The Director of Biostatistics oversees all biostatistics activities for one or more clinical programs to ensure timely and accurate delivery of statistical designs, analyses, reports and regulatory submissions. Independently provides strategic statistical input to drug development planning, including feasibility assessments, development plans, complex study designs, cross-study statistical methodology, interpretations, regulatory submissions, and follow up. Contributes to establishing and driving strategy for resourcing, processes and standards to achieve quality and maximize efficiency. Works closely with Clinical Scientists, Data Management, Clinical Operations, Pharmacovigilance, and Regulatory teams providing overall statistical leadership, direction, and consulting as it relates to the design, analysis, and reporting of clinical trials in support of all Phases of clinical development and regulatory submission programs. Represents Biostatistics in core project team meetings on operational and strategic decision- making related to assigned projects. This individual is also accountable for production of Biostatistics deliverables by providing oversight of the work performed by CROs, managing external (and/or internal) Biostatistics and Statistical Programming resources, or performing the work themselves.

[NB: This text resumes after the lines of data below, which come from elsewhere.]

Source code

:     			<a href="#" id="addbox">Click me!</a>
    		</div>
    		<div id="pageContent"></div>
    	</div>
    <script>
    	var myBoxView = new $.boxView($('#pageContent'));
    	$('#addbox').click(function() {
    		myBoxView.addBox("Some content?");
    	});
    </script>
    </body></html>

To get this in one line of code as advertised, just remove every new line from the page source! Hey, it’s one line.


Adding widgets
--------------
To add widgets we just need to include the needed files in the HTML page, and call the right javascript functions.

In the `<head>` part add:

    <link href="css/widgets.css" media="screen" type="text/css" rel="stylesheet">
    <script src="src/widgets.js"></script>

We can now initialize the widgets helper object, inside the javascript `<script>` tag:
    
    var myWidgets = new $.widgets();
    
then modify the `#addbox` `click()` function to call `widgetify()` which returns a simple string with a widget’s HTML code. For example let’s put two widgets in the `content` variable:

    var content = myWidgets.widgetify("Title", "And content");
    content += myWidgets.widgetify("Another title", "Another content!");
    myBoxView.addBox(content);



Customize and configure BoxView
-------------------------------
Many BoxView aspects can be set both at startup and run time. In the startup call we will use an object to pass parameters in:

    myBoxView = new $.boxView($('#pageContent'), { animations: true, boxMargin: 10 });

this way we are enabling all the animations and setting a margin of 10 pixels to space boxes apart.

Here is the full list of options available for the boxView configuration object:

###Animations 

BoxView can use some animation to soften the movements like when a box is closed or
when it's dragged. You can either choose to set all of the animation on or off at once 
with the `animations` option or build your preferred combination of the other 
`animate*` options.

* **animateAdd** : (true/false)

This position reports to the Senior Director, Biometrics. As an individual contributor, the successful candidate will be both a strong hands-on executor as well as strategic manager of internal and external partners.

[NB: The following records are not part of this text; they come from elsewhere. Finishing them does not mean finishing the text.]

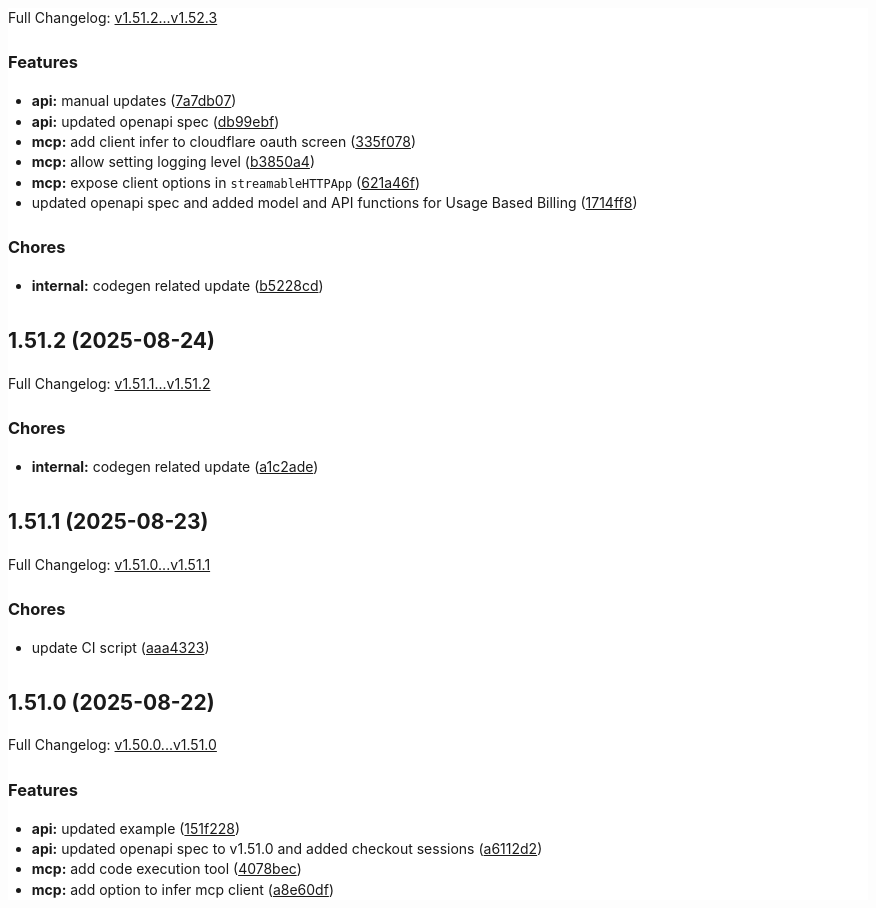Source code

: Full Changelog: [v1.51.2...v1.52.3](https://github.com/dodopayments/dodopayments-node/compare/v1.51.2...v1.52.3)

### Features

* **api:** manual updates ([7a7db07](https://github.com/dodopayments/dodopayments-node/commit/7a7db0762a1020d0728d9da846a3d65b5d0d4c0a))
* **api:** updated openapi spec ([db99ebf](https://github.com/dodopayments/dodopayments-node/commit/db99ebfb265529a3997b873722a0aaf80b314279))
* **mcp:** add client infer to cloudflare oauth screen ([335f078](https://github.com/dodopayments/dodopayments-node/commit/335f078f1d66afe41532d29558aed3d8a5c118eb))
* **mcp:** allow setting logging level ([b3850a4](https://github.com/dodopayments/dodopayments-node/commit/b3850a4f6c383c3bd60c5dc23f9af6e5bf7a69d5))
* **mcp:** expose client options in `streamableHTTPApp` ([621a46f](https://github.com/dodopayments/dodopayments-node/commit/621a46f4b907fae51e1b515b2e492ba8cee4dd3e))
* updated openapi spec and added model and API functions for Usage Based Billing ([1714ff8](https://github.com/dodopayments/dodopayments-node/commit/1714ff822ddd24afe7d979710f20dac30630faaf))


### Chores

* **internal:** codegen related update ([b5228cd](https://github.com/dodopayments/dodopayments-node/commit/b5228cd2b0e92ca723cbb21fc5dc6de90adb472d))

## 1.51.2 (2025-08-24)

Full Changelog: [v1.51.1...v1.51.2](https://github.com/dodopayments/dodopayments-node/compare/v1.51.1...v1.51.2)

### Chores

* **internal:** codegen related update ([a1c2ade](https://github.com/dodopayments/dodopayments-node/commit/a1c2ade3449d477ec6cb4d56707cc7ea01e5c2b4))

## 1.51.1 (2025-08-23)

Full Changelog: [v1.51.0...v1.51.1](https://github.com/dodopayments/dodopayments-node/compare/v1.51.0...v1.51.1)

### Chores

* update CI script ([aaa4323](https://github.com/dodopayments/dodopayments-node/commit/aaa4323ec1514c6da767ecb85b8431eb5f0be055))

## 1.51.0 (2025-08-22)

Full Changelog: [v1.50.0...v1.51.0](https://github.com/dodopayments/dodopayments-node/compare/v1.50.0...v1.51.0)

### Features

* **api:** updated example ([151f228](https://github.com/dodopayments/dodopayments-node/commit/151f228a14708fbe310759a6bf3a8f8ae5c7bf05))
* **api:** updated openapi spec to v1.51.0 and added checkout sessions ([a6112d2](https://github.com/dodopayments/dodopayments-node/commit/a6112d233096c7965cadc198ea24bd97cb5fe7c1))
* **mcp:** add code execution tool ([4078bec](https://github.com/dodopayments/dodopayments-node/commit/4078becd78ac85ca3c02979e64c50762ffa98ff4))
* **mcp:** add option to infer mcp client ([a8e60df](https://github.com/dodopayments/dodopayments-node/commit/a8e60df1a59e578dee481d59a47808e7cf54bdc8))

Essential Duties and Responsibilities:
- Provide statistical and programming input to ensure program objectives are in alignment with Biometrics standards, as well as regulatory and commercial needs
- Collaborate with project management, clinical and regulatory functions
- Coordinate biostatistical and statistical programming activities, including hands-on work
- Serves as primary author on statistical sections of protocols and study reports including publications, and statistical analysis plans
- Responsible for the efficient management of statistical and programming resources
- Contributes to forecasting resources and communicates all changes in the plans or expectations in a timely and effective manner
- Ensure timeliness and quality of deliverables
- Contribute in developing ADaM standards, specifications and datasets
- Manage junior statisticians and guide statistical programming efforts on key statistical analyses
- PhD or MS in statistics or related field and at least 12 years of pharma / biotech industry experience. Rare disease experience is a plus
- Comprehensive knowledge of clinical trials methodology, and statistical software packages. Proficiency in SAS required, and knowledge of other languages (e.g. R) is a plus
- Able to collaborate effectively with internal and external study management teams to meet project timelines
- Must be solution-oriented and educate study team members in appropriate interpretation of designs and results
- Excellent interpersonal, verbal and written communication skills required
- Strong work ethics working as a team member or individually
Fit with GBT culture:
- Ability to build strong relationships with co-workers of various backgrounds and expertise
- Ability to function at a high level in a team setting whether leading the group or acting as an individual contributor
- Values-based leadership consistent with GBT's Core Values
- Excitement about the vision and mission of GBT
NOTE: This position summary is not intended to be all-inclusive. Employee may perform other related duties as negotiated to meet the ongoing needs of the organization.
The Company complies with all laws respecting equal employment opportunity and does not discriminate against applicants with regard to any protected characteristic as defined by federal, state, and local law. This position requires you to work onsite at the Company’s facilities. The Company requires all employees working in its facilities (including attending in-person meetings and events) to be fully vaccinated from COVID-19 (except as required by applicable law). Therefore, this position requires you to be fully vaccinated from COVID-19, subject to reasonable accommodations for a disability/medical condition or sincerely-held religious belief, and/or as otherwise required by applicable law. The Company considers you fully vaccinated once 14 days have passed since you received either the second dose in a two-dose COVID-19 vaccine series or a single-dose COVID-19 vaccine. This position requires you to maintain a fully-vaccinated status against COVID-19, subject to reasonable accommodations required by applicable law. The vaccine must have been FDA approved, have emergency use authorization from the FDA, or, for persons fully vaccinated outside of the U.S., be listed for emergency use by the World Health Organization.